TASK TO CARRY OUT
A single number is the whole answer: the count of lines in these entries that hold "rajzok".

LISTED RECORDS
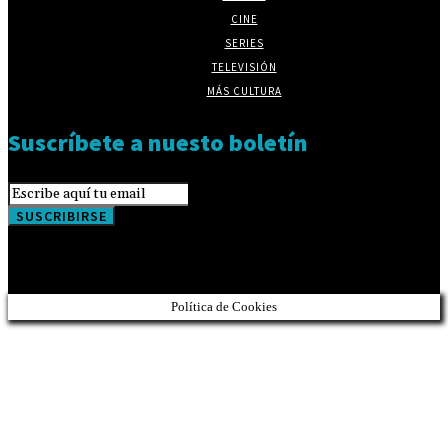
CINE
SERIES
TELEVISIÓN
MÁS CULTURA
Suscríbete a nuesto boletín
SUSCRIBIRSE
Política de Cookies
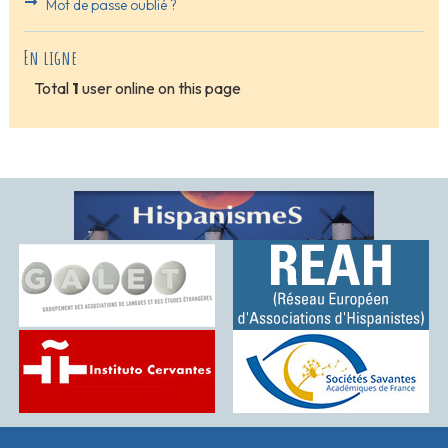
Mot de passe oublié ?
En ligne
Total
1
user online on this page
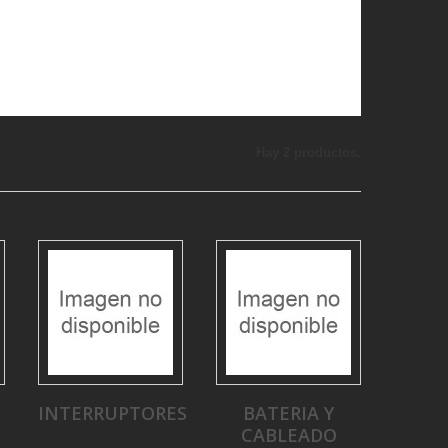
Hay 2 productos.
INTERRUPTORES
BATERIA Y
CABLEADO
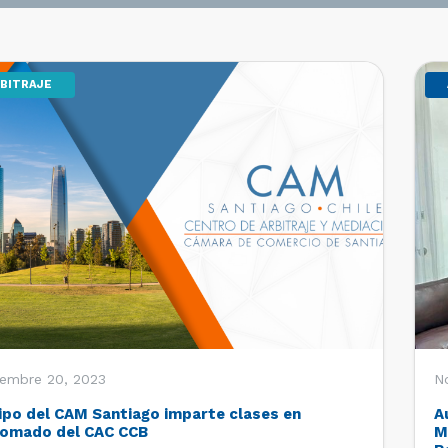
BITRAJE
iembre 20, 2023
N
ipo del CAM Santiago imparte clases en
A
lomado del CAC CCB
M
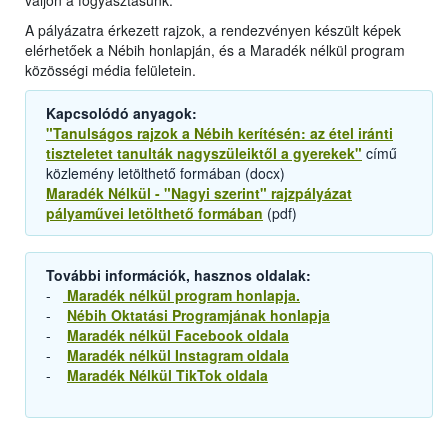
váljon a fogyasztásunk.
A pályázatra érkezett rajzok, a rendezvényen készült képek
elérhetőek a Nébih honlapján, és a Maradék nélkül program
közösségi média felületein.
Kapcsolódó anyagok:
"Tanulságos rajzok a Nébih kerítésén: az étel iránti
tiszteletet tanulták nagyszüleiktől a gyerekek"
című
közlemény letölthető formában (docx)
Maradék Nélkül - "Nagyi szerint" rajzpályázat
pályaművei letölthető formában
(pdf)
További információk, hasznos oldalak:
-
Maradék nélkül program honlapja.
-
Nébih Oktatási Programjának honlapja
-
Maradék nélkül Facebook oldala
-
Maradék nélkül Instagram oldala
-
Maradék Nélkül TikTok oldala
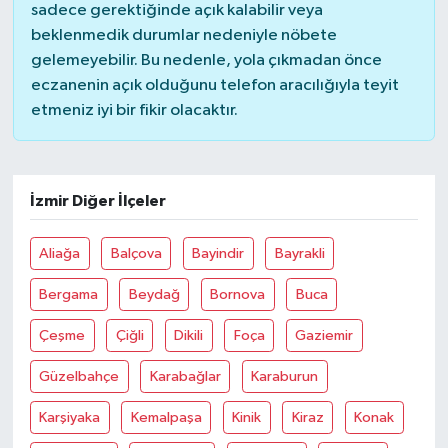
sadece gerektiğinde açık kalabilir veya
beklenmedik durumlar nedeniyle nöbete
gelemeyebilir. Bu nedenle, yola çıkmadan önce
eczanenin açık olduğunu telefon aracılığıyla teyit
etmeniz iyi bir fikir olacaktır.
İzmir Diğer İlçeler
Aliağa
Balçova
Bayindir
Bayrakli
Bergama
Beydağ
Bornova
Buca
Çeşme
Çiğli
Dikili
Foça
Gaziemir
Güzelbahçe
Karabağlar
Karaburun
Karşiyaka
Kemalpaşa
Kinik
Kiraz
Konak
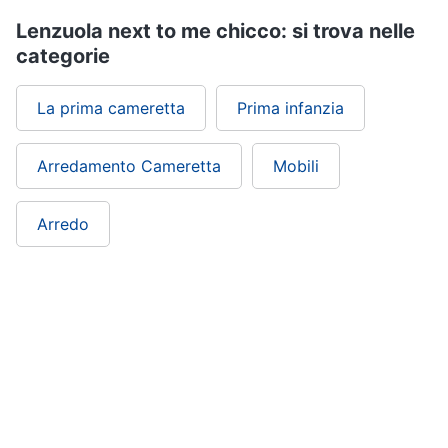
Scarpe
Lenzuola next to me chicco: si trova nelle
bambino
categorie
Tutina
Sandali
La prima cameretta
Prima infanzia
bambina
Body
neonato
Arredamento Cameretta
Mobili
Vedi
tutti
Arredo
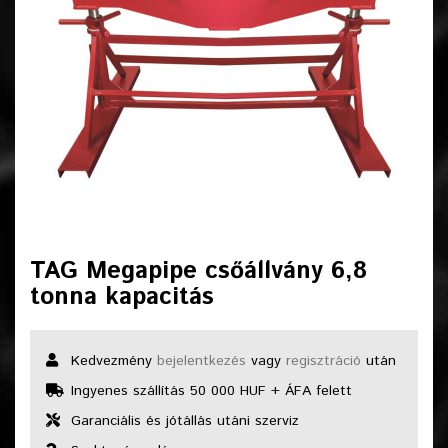
TAG Megapipe csőállvány 6,8
tonna kapacitás
Kedvezmény
bejelentkezés
vagy
regisztráció
után
Ingyenes szállítás 50 000 HUF + ÁFA felett
Garanciális és jótállás utáni szerviz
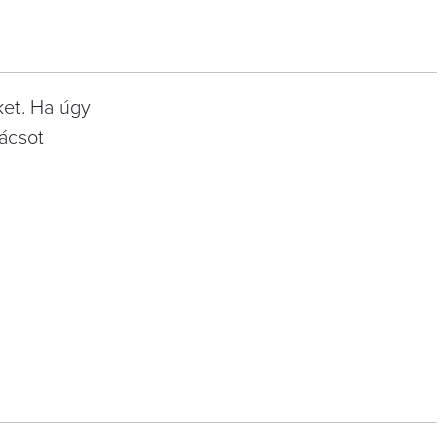
ket. Ha úgy
nácsot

ANSWER SPACE
2